Turning on int96 timestamps is the solution right now. To save
yourself some typing, you could declare
parquet_options = {
'compression': ...,
'use_deprecated_int96_timestamps': True
}
pq.write_table(..., **parquet_options)
On Fri, Sep 8, 2017 at 5:08 PM, Brian Wylie <br...@gmail.com> wrote:
> So, this is certainly good for future versions of Arrow. Do you have any
> specific recommendations for a workaround currently?
>
> Saving a parquet file with datetimes will obviously be a common use case
> and if I'm understanding it correctly, right now saving a Parquet file with
> PyArrow that file will not be readable by Spark at this point. Yes? (I'm
> asking this as opposed to stating this).
>
> -Brian
>
> On Fri, Sep 8, 2017 at 2:58 PM, Wes McKinney <we...@gmail.com> wrote:
>
>> Indeed, INT96 is deprecated in the Parquet format. There are other
>> issues with Spark (it places restrictions on table field names, for
>> example), so it may be worth adding an option like
>>
>> pq.write_table(table, where, flavor='spark')
>>
>> or maybe better
>>
>> pq.write_table(table, where, flavor='spark-2.2')
>>
>> and this would set the correct options for that version of Spark.
>>
>> I created https://issues.apache.org/jira/browse/ARROW-1499 as a place
>> to discuss further
>>
>> - Wes
>>
>>
>> On Fri, Sep 8, 2017 at 4:28 PM, Brian Wylie <br...@gmail.com>
>> wrote:
>> > Okay,
>> >
>> > So after some additional debugging, I can get around this if I set
>> >
>> > use_deprecated_int96_timestamps=True
>> >
>> > on the pq.write_table(arrow_table, filename, compression=compression,
>> > use_deprecated_int96_timestamps=True) call.
>> >
>> > But that just feels SO wrong....as I'm sure it's deprecated for a reason
>> > (i.e. this will bite me later and badly)
>> >
>> >
>> > I also see this issue (or at least a related issue) reference in this
>> Jeff
>> > Knupp blog...
>> >
>> > https://www.enigma.com/blog/moving-to-parquet-files-as-a-
>> system-of-record
>> >
>> > So shrug... any suggestions are greatly appreciated :)
>> >
>> > -Brian
>> >
>> > On Fri, Sep 8, 2017 at 12:36 PM, Brian Wylie <br...@gmail.com>
>> > wrote:
>> >
>> >> Apologies if this isn't quite the right place to ask this question, but
>> I
>> >> figured Wes/others might know right off the bat :)
>> >>
>> >>
>> >> Context:
>> >> - Mac OSX Laptop
>> >> - PySpark: 2.2.0
>> >> - PyArrow: 0.6.0
>> >> - Pandas: 0.19.2
>> >>
>> >> Issue Explanation:
>> >> - I'm converting my Pandas dataframe to a Parquet file with code very
>> >> similar to
>> >> - http://wesmckinney.com/blog/python-parquet-update/
>> >> - My Pandas DataFrame has a datetime index: http_df.index.dtype =
>> >> dtype('<M8[ns]')
>> >> - When loading the saved parquet file I get the error below
>> >> - If I remove that index everything works fine
>> >>
>> >> ERROR:
>> >> - Py4JJavaError: An error occurred while calling o34.parquet.

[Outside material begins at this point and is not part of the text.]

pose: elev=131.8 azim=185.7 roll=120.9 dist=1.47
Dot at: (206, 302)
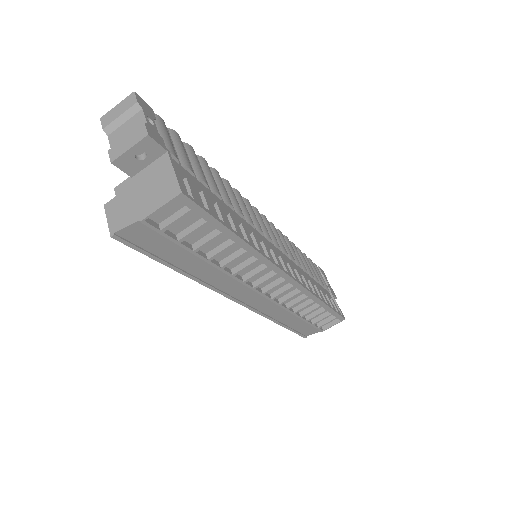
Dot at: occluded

>> >> : org.apache.spark.SparkException: Job aborted due to stage failure:
>> >> Task 0 in stage 0.0 failed 1 times, most recent failure: Lost task 0.0
>> >> in stage 0.0 (TID 0, localhost, executor driver):
>> >> org.apache.spark.sql.AnalysisException: Illegal Parquet type: INT64
>> >> (TIMESTAMP_MICROS);
>> >>
>> >> Full Code to reproduce:
>> >> - https://github.com/Kitware/bat/blob/master/notebooks/Bro_
>> >> to_Parquet.ipynb
>> >>
>> >>
>> >> Thanks in advance, also big fan of all this stuff... "be the chicken" :)
>> >>
>> >> -Brian
>> >>
>> >>
>> >>
>> >>
>>
Re: spark error with reading parquet file created vis pandas/pyarrow
Posted by Brian Wylie <br...@gmail.com>.
So, this is certainly good for future versions of Arrow. Do you have any
specific recommendations for a workaround currently?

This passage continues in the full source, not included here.